**What is expected**
Pictures in the listing below are skipped, while the lines from the "#2 disc at [412, 228, 559, 335]" line through the "#5 yellow model" line are returned word for word.

**Data for this exercise**
----------------------------------------

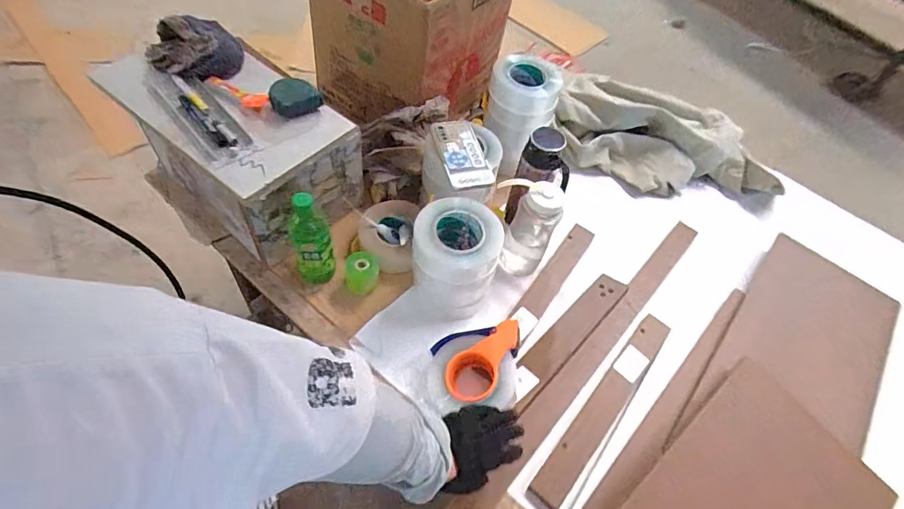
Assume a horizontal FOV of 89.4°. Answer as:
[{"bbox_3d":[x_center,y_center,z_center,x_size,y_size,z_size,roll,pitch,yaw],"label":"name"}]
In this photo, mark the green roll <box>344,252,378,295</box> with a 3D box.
[{"bbox_3d":[-0.166,0.034,0.838,0.062,0.059,0.063,1,58,-1],"label":"green roll"}]

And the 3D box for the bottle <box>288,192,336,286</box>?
[{"bbox_3d":[-0.241,-0.023,0.775,0.073,0.211,0.060,-21,62,-21],"label":"bottle"}]

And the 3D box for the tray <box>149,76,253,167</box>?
[{"bbox_3d":[-0.414,-0.230,0.752,0.076,0.035,0.252,-34,66,-26],"label":"tray"}]

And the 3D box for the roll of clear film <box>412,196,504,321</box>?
[{"bbox_3d":[0.006,0.002,0.788,0.139,0.189,0.150,4,55,-5],"label":"roll of clear film"}]

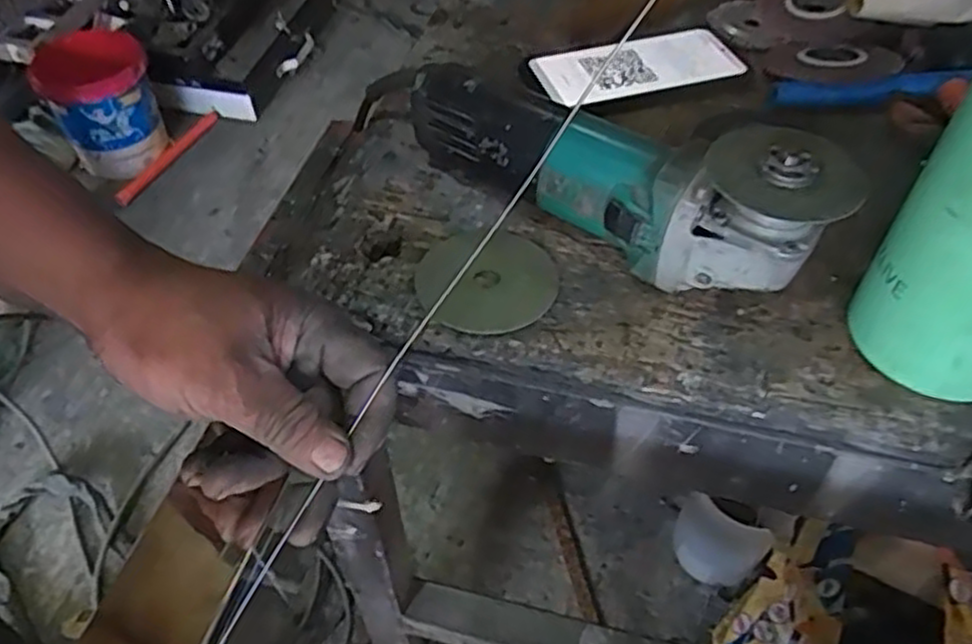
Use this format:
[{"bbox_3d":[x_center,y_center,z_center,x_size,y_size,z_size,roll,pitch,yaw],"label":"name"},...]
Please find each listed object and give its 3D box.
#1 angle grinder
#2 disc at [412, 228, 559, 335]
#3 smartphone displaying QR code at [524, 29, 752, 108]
[{"bbox_3d":[0.071,-0.095,0.446,0.261,0.100,0.070,34,57,26],"label":"angle grinder"},{"bbox_3d":[0.000,-0.025,0.453,0.082,0.005,0.084,-1,44,1],"label":"disc"},{"bbox_3d":[0.116,-0.200,0.585,0.147,0.014,0.071,-14,49,-5],"label":"smartphone displaying QR code"}]

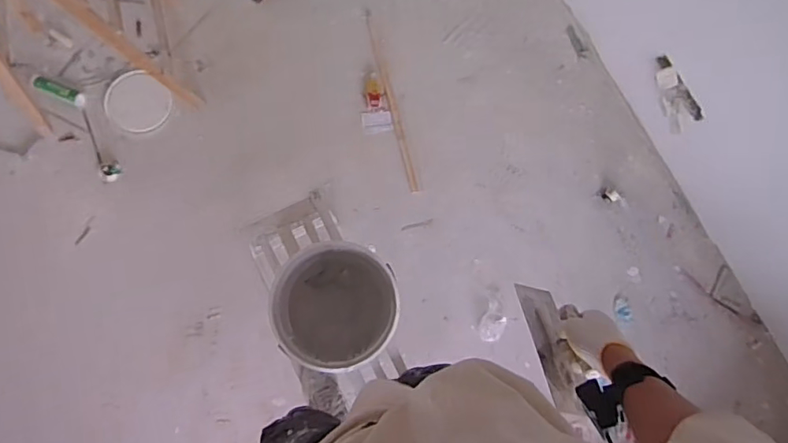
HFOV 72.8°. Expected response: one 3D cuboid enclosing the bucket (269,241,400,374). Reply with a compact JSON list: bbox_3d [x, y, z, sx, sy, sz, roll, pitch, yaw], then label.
[{"bbox_3d":[-0.145,0.215,1.416,0.288,0.348,0.296,1,79,-5],"label":"bucket"}]

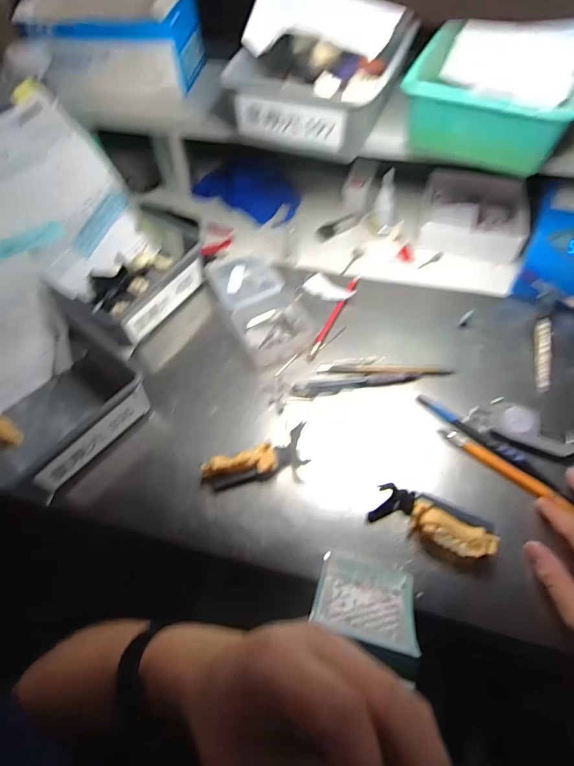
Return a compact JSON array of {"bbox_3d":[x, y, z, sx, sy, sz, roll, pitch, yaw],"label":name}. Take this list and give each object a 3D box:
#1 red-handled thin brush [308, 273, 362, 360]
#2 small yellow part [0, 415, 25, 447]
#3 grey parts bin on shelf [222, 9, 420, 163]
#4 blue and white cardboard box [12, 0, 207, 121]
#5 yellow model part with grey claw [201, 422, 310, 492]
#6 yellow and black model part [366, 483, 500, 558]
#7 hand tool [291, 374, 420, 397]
[{"bbox_3d":[0.060,-0.086,0.510,0.010,0.011,0.150,22,63,16],"label":"red-handled thin brush"},{"bbox_3d":[-0.298,0.051,0.448,0.046,0.017,0.021,31,65,20],"label":"small yellow part"},{"bbox_3d":[0.031,-0.317,0.449,0.162,0.078,0.146,20,62,14],"label":"grey parts bin on shelf"},{"bbox_3d":[-0.217,-0.444,0.509,0.206,0.171,0.122,-4,59,1],"label":"blue and white cardboard box"},{"bbox_3d":[-0.030,0.078,0.406,0.104,0.028,0.049,-15,59,-6],"label":"yellow model part with grey claw"},{"bbox_3d":[0.127,0.120,0.367,0.100,0.034,0.034,21,62,15],"label":"yellow and black model part"},{"bbox_3d":[0.076,0.000,0.455,0.141,0.013,0.013,-9,59,-2],"label":"hand tool"}]

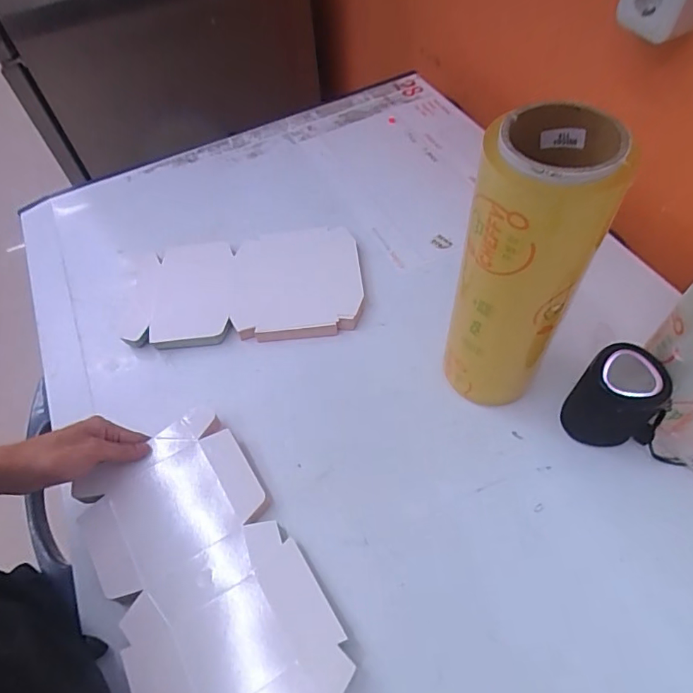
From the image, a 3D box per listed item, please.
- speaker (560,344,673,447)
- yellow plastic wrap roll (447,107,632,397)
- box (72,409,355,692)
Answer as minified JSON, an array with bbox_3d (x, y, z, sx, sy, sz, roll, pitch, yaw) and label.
[{"bbox_3d":[0.285,0.055,0.514,0.084,0.107,0.070,1,56,6],"label":"speaker"},{"bbox_3d":[0.164,-0.060,0.474,0.097,0.318,0.095,-2,56,4],"label":"yellow plastic wrap roll"},{"bbox_3d":[-0.142,0.224,0.475,0.177,0.023,0.312,-29,58,-14],"label":"box"}]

----------------------------------------

**Exercise answer**
#2 disc at [412, 228, 559, 335]
#3 smartphone displaying QR code at [524, 29, 752, 108]
[{"bbox_3d":[0.071,-0.095,0.446,0.261,0.100,0.070,34,57,26],"label":"angle grinder"},{"bbox_3d":[0.000,-0.025,0.453,0.082,0.005,0.084,-1,44,1],"label":"disc"},{"bbox_3d":[0.116,-0.200,0.585,0.147,0.014,0.071,-14,49,-5],"label":"smartphone displaying QR code"}]

HFOV 72.8°. Expected response: one 3D cuboid enclosing the bucket (269,241,400,374). Reply with a compact JSON list: bbox_3d [x, y, z, sx, sy, sz, roll, pitch, yaw], then label.
[{"bbox_3d":[-0.145,0.215,1.416,0.288,0.348,0.296,1,79,-5],"label":"bucket"}]

Return a compact JSON array of {"bbox_3d":[x, y, z, sx, sy, sz, roll, pitch, yaw],"label":name}. Take this list and give each object a 3D box:
#1 red-handled thin brush [308, 273, 362, 360]
#2 small yellow part [0, 415, 25, 447]
#3 grey parts bin on shelf [222, 9, 420, 163]
#4 blue and white cardboard box [12, 0, 207, 121]
#5 yellow model part with grey claw [201, 422, 310, 492]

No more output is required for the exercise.